In attesa della nuova apertura in via Washington, il museo offre itinerari su prenotazione per scoprire come Milano divenne la capitale della cosmesi mondiale
Il Museo del Profumo Milano si appresta a chiudere un capitolo fondamentale della sua storia ventennale. L’istituzione, situata ancora per poco al civico 55 di via Messina, lascerà presto l’atmosfera intima del condominio residenziale per trasferirsi in un ex magazzino industriale di inizio Novecento in zona Washington. Questo passaggio non è solo logistico, ma segna l’evoluzione di un progetto nato nel 2004 dalla passione di Giorgio Della Villa. L’archivio rappresenta oggi un unicum culturale: custodisce la memoria di un’epoca in cui Milano dettava legge nel mondo della bellezza, ospitando nel suo hinterland oltre 150 aziende specializzate.
Un’esperienza esclusiva con i curatori
Visitare la sede attuale prima della chiusura significa accedere a un’esperienza quasi privata. L’ingresso non è libero, ma regolato da un protocollo che garantisce un alto livello di approfondimento. Il museo, infatti, propone esclusivamente itinerari narrati dai fondatori Giorgio Della Villa e Daniela Candio.

Non si tratta di una semplice esposizione: i curatori accompagnano i visitatori in un’analisi tecnica e storica. Di conseguenza, gli accessi sono limitati a due slot giornalieri (ore 10:00 e ore 15:00) e la prenotazione è tassativa.
I protagonisti: da Visconti di Modrone a D’Annunzio
Il percorso espositivo svela come la profumeria non sia mai stata solo “acqua odorosa”, ma un potente veicolo di comunicazione sociale. L’approfondimento storico tocca vette di eccellenza con focus su:
- L’aristocrazia milanese: la storia della Giviemme, fondata dal duca Giuseppe Visconti di Modrone, creatore di fragranze iconiche come “Contessa Azzurra”.
- Il Vate e il marketing: il ruolo di Gabriele d’Annunzio, che non solo usava i profumi ma ne creava i nomi e le campagne, come nel caso celebre dell’“Aqua Nunzia”.
- Il mito di Chanel: la ricostruzione documentale della nascita di Chanel N°5, svelandone i retroscena che mescolano chimica rivoluzionaria e strategia imprenditoriale.

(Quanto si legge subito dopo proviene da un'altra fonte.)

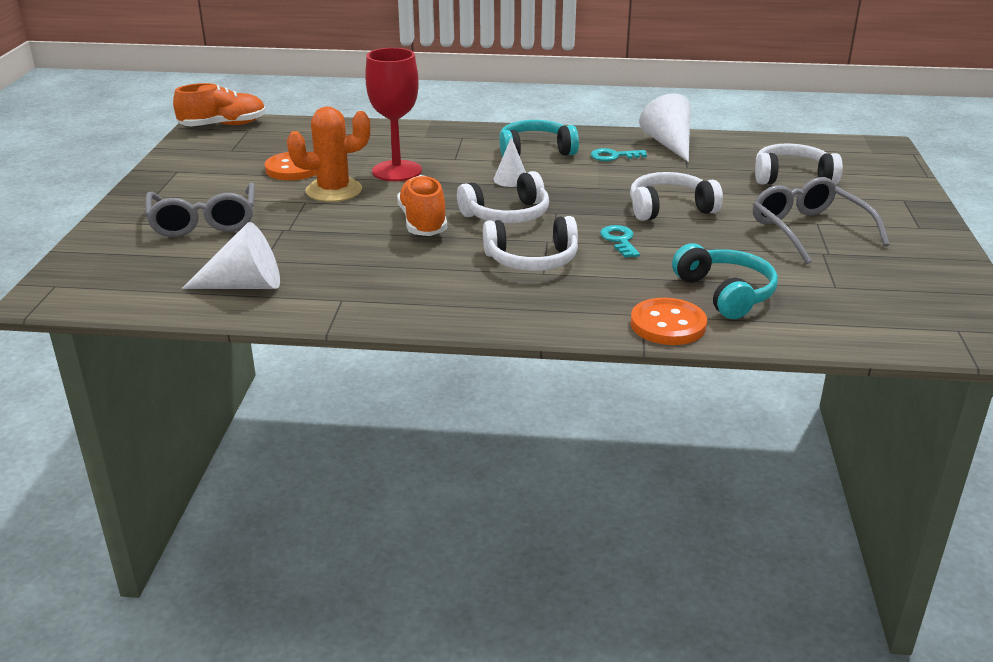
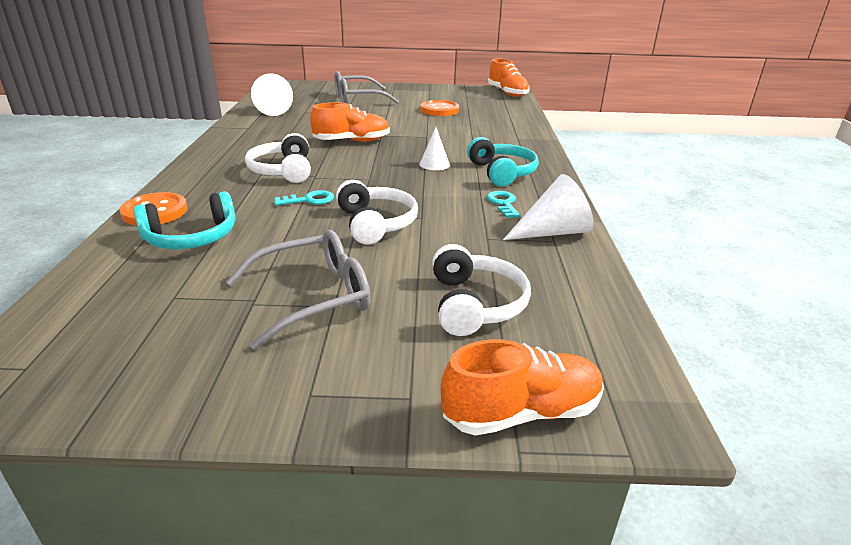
camera: 85 degrees right, 0 degrees up
(334, 190) = (404, 119): orange cactus -> none
(397, 171) = (442, 132): red goblet -> none
(507, 215) = (363, 163): white headphones -> none
(898, 173) = (521, 412): none -> orange shoe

Il vetro come opera d’arte: Lalique e Scarpa
Tuttavia, il vero cuore pulsante della collezione risiede nella simbiosi tra essenza e contenitore. Il museo dimostra come il flacone sia stato, per tutto il Novecento, un terreno di sperimentazione per i più grandi artisti. Le bacheche mostrano l’evoluzione del design attraverso due scuole di pensiero:

- L’Art Nouveau Francese: con le opere di René Lalique e Julien Viard, che introdussero la lavorazione del vetro satinato e i motivi floreali a rilievo.

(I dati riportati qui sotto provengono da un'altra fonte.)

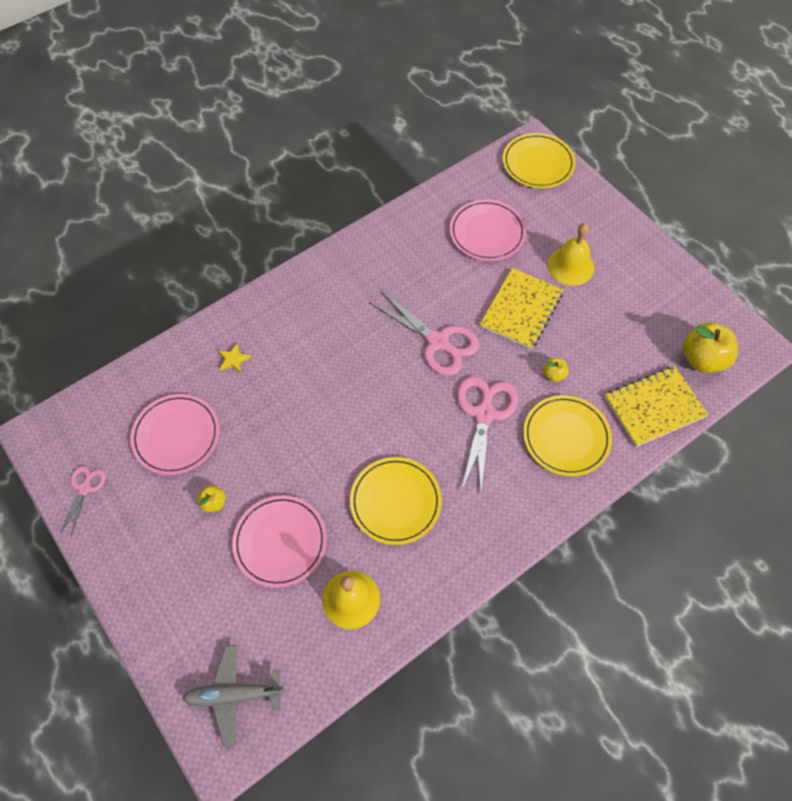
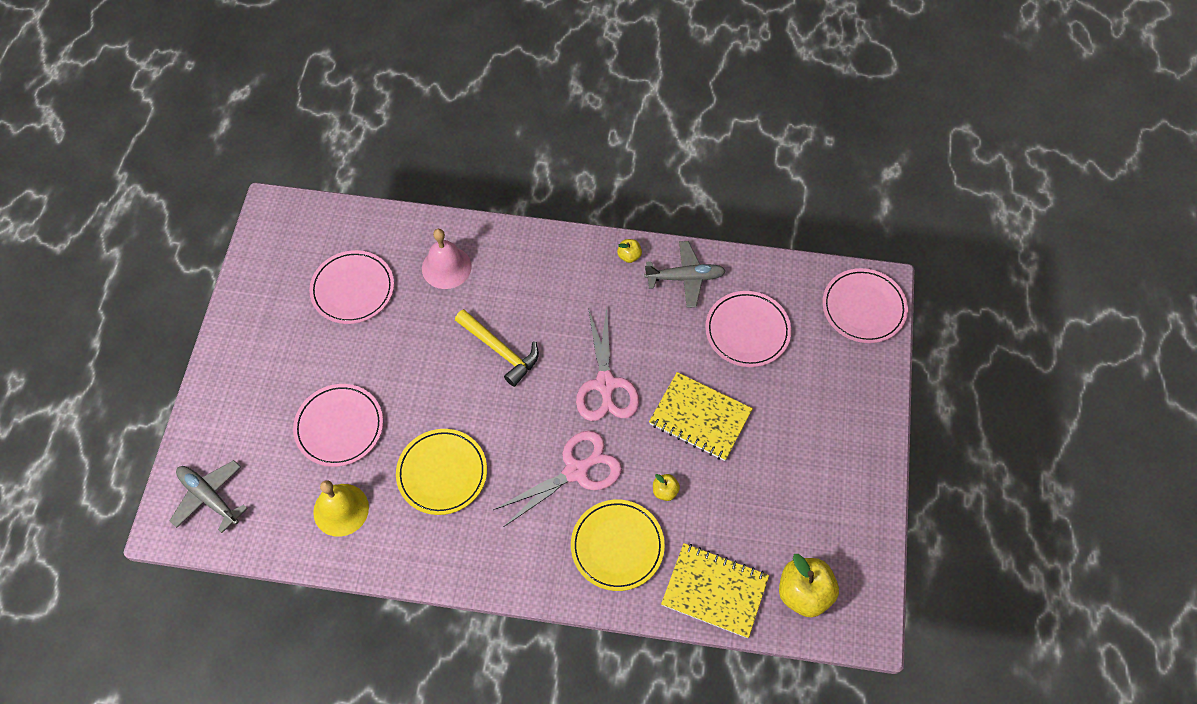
camera: 45 degrees right, 0 degrees up
(85, 488) = (262, 274): pink scissors -> none
(214, 502) = (327, 359): yellow apple -> yellow apple (629, 256)
(234, 360) = (446, 267): yellow star -> pink bell
(340, 382) = (500, 350): none -> yellow hammer
(410, 232) = (685, 278): none -> grey plane
(521, 310) = (700, 417): yellow notebook -> yellow notebook turned 45 degrees clockwise
(538, 163) = (863, 308): yellow plate -> pink plate
(570, 266) = (785, 418): yellow bell -> none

- Il Design Italiano: con i maestri di Murano come Carlo Scarpa e Fulvio Bianconi, che portarono le tecniche della vetreria artistica nella produzione seriale di lusso.

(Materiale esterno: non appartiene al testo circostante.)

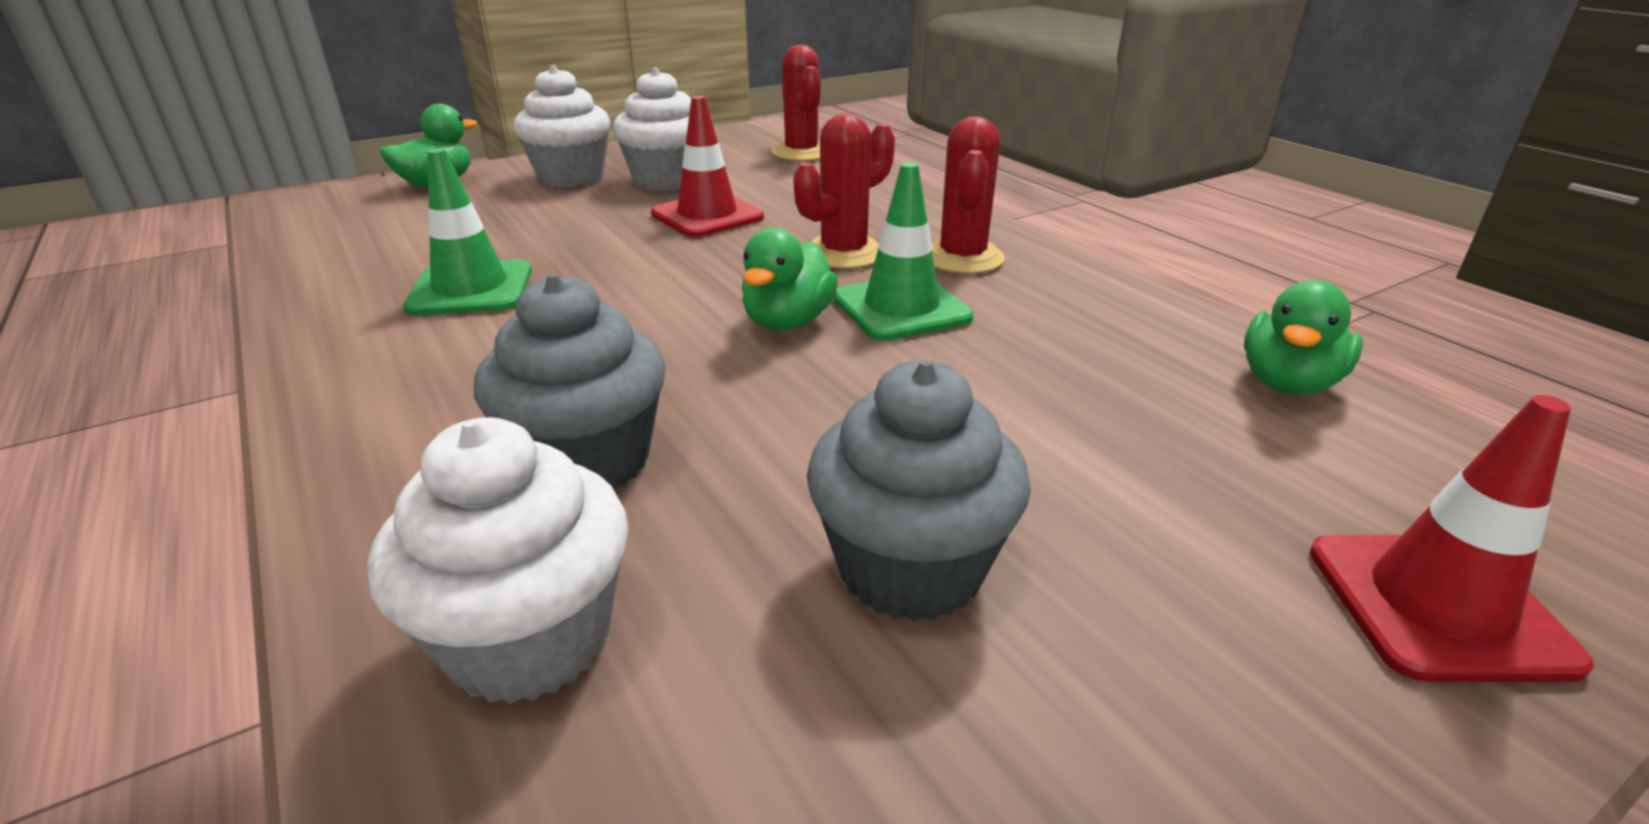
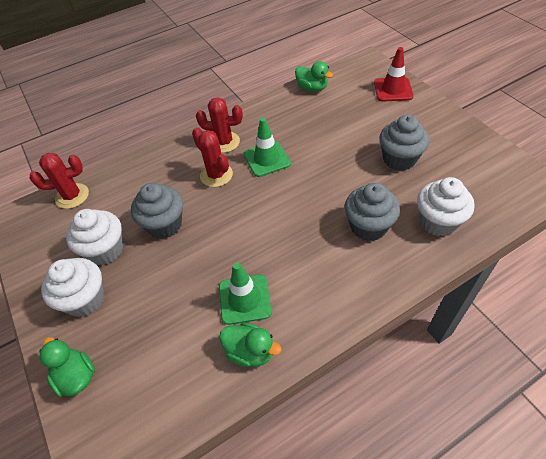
camera: 85 degrees left, 20 degrees up
(707, 216) = (164, 225): red traffic cone -> grey cupcake
(788, 322) = (277, 188): green duck -> green duck (250, 351)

Questi oggetti, spesso prodotti in edizioni limitate, raccontano l’evoluzione del gusto estetico e l’emancipazione femminile attraverso il rito della toletta.
Info utili e modalità di accesso
Il Museo del Profumo opera attivamente anche come Centro Culturale di Studi. Per cogliere l’ultima opportunità di visitare la sede “segreta” di via Messina, è necessario attenersi alle seguenti indicazioni:
- Prenotazione: obbligatoria scrivendo a
museodelprofumo@virgilio.ito chiamando il349.690.1045. - Orari: ore 10:00 e 15:00 (giorno da concordare preventivamente).
- Contributo (elargizione liberale): include l’itinerario commentato dall’esperto; minimo 2 persone.
- Visita Individuale: per un percorso personalizzato one-to-one.
In conclusione, questo museo non celebra solo il profumo, ma custodisce l’identità produttiva e artistica di un’Italia che ha saputo unire l’effimero all’eterno.